CECILIA, beata
Nacque a Roma all'inizio del sec. XIII. Doveva uscire da una nobile famiglia, ma il cognome Cesarini, che le viene più frequentemente attribuito (in alternativa a quelli di Frangipane e Malabranca), non trova riscontro nei documenti. Entrò molto giovane nel monastero di S. Maria in Tempulo (detto anche Tempuli o in Tempore), situato in quella che era a quel tempo la campagna tra il Circo Massimo e le mura aureliane. Le carte del monastero conservano il suo nome in un documento del 26 nov. 1219 in cui, dopo la badessa Eugenia, sono elencate quattro monache.
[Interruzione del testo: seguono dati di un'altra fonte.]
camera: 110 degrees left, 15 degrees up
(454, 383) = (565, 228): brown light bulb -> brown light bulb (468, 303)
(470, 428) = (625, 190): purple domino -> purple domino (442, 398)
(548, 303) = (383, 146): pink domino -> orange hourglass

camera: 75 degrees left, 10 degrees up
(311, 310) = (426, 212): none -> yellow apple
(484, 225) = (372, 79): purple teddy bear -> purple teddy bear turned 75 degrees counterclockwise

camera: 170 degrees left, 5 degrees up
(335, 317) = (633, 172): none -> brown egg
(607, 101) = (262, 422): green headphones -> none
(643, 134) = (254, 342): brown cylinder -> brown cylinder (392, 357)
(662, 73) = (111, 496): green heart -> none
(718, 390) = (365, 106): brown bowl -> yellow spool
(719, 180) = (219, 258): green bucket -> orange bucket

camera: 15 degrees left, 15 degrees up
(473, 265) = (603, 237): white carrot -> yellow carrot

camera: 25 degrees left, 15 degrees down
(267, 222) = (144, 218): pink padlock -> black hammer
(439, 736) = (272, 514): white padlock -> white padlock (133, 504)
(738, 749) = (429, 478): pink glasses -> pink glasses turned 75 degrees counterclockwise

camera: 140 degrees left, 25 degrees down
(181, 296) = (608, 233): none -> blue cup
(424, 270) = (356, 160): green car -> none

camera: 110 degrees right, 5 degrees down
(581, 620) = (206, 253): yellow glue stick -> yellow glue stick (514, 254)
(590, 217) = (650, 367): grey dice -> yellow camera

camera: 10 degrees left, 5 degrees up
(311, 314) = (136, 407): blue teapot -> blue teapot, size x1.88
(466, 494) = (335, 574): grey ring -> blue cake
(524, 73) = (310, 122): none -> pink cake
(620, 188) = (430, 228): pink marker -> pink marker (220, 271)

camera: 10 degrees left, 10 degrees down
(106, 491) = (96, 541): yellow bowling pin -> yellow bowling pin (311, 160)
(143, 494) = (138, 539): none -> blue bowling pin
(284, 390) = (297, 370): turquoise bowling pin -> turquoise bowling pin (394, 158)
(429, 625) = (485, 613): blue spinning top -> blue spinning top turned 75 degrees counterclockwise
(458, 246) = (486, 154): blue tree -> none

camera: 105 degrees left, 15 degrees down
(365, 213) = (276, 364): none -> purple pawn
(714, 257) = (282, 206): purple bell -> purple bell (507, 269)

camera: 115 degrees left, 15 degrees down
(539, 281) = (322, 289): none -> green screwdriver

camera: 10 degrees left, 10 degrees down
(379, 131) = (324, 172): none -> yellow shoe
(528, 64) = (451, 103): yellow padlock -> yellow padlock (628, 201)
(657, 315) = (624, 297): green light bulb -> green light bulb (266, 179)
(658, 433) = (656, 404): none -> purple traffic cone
La svolta decisiva della vita di C. fu costituita dall'incontro della piccola comunità di S. Maria in Tempulo con s. Domenico. Quest'ultimo, volendo fondare un monastero femminile del suo nuovo Ordine a Roma, riuscì a ottenere da Onorio III la chiesa di S. Sisto, presso cui già Innocenzo III aveva progettato, oltre un decennio prima, di riunire in clausura buona parte delle monache romane. Con una bolla del 4 dic. 1219 Onorio III privò dell'amministrazione del tempio l'Ordine dei canonici di Sempringham, investendone subito dopo i domenicani. Il reclutamento delle religiose presentò a s. Domenico delle grandi difficoltà per la opposizione delle monache e delle loro famiglie, dispiaciute del rigore della nuova disciplina e toccate anche negli interessi temporali connessi all'amministrazione dei monasteri esistenti. Le monache di S. Maria in Tempulo aderirono (tranne una) tra la fine del 1219 e l'inizio del 1221, prendendo definitivamente il nuovo abito dalle mani di s. Domenico il 28 febbr. 1221. Qualche anno dopo, prima comunque della morte di Onorio III (1227), C. fu inviata dal papa insieme con tre consorelle a Bologna con il compito di organizzare il monastero domenicano di S. Agnese fondato in quella città nel 1223 dalla beata Diana d'Andalò. Nella nuova sede, dove ricoprì anche la carica di badessa, C. trascorse il resto della sua lunga vita.
Morì nel 1290, circondata dal rispetto di confratelli e consorelle verso una superstite dell'epoca eroica dell'Ordine domenicano e fu sepolta nella chiesa del monastero bolognese. La sua memoria fu accomunata nei secoli successivi dal culto delle monache di S. Agnese a quella della fondatrice Diana d'Andalò e di una suor Amata romana, sulla cui effettiva esistenza storica pesano gravissimi dubbi. Il 24 dic. 1891, tre anni dopo la beatificazione di Diana, anche a C. e Amata fu riconosciuto il culto dovuto ai beati.
Il nome di C. è legato ai Miracula beatiDominici, che una suor Angelica del convento bolognese scrisse nel corso del sec. XIII sulla base dei ricordi e dei racconti della stessa Cecilia. Limitata al breve periodo di tempo in cui C. ebbe modo di conoscere direttamente il santo, l'operetta risente naturalmente dell'esaltazione fideistica e del gusto per la leggenda che si possono comprendere in una testimone oculare abituata a ripetere continuamente alle consorelle il racconto dei fatti cui aveva assistito. L'abbondanza e la precisione dei particolari forniti da C. (spesso confermati dall'indagine storica, come per es. nel racconto del passaggio a S. Sisto delle monache di S. Maria in Tempulo e nella descrizione conclusiva della figura fisica del santo) rendono comunque i Miracula una testimonianza di singolare interesse per la ricostruzione della biografia di s. Domenico e in particolare del suo ultimo soggiorno romano (per le varie ediz. dei Miracula, di cui l'ultima in ordine di tempo è a cura di A. Walz, Die "Miracula Beati Dominici" der SchwesterCäcilia, in Archivum fratrum praedicatorum, XXXVII [1967], pp. 5-45, cfr. Repert. fontium...).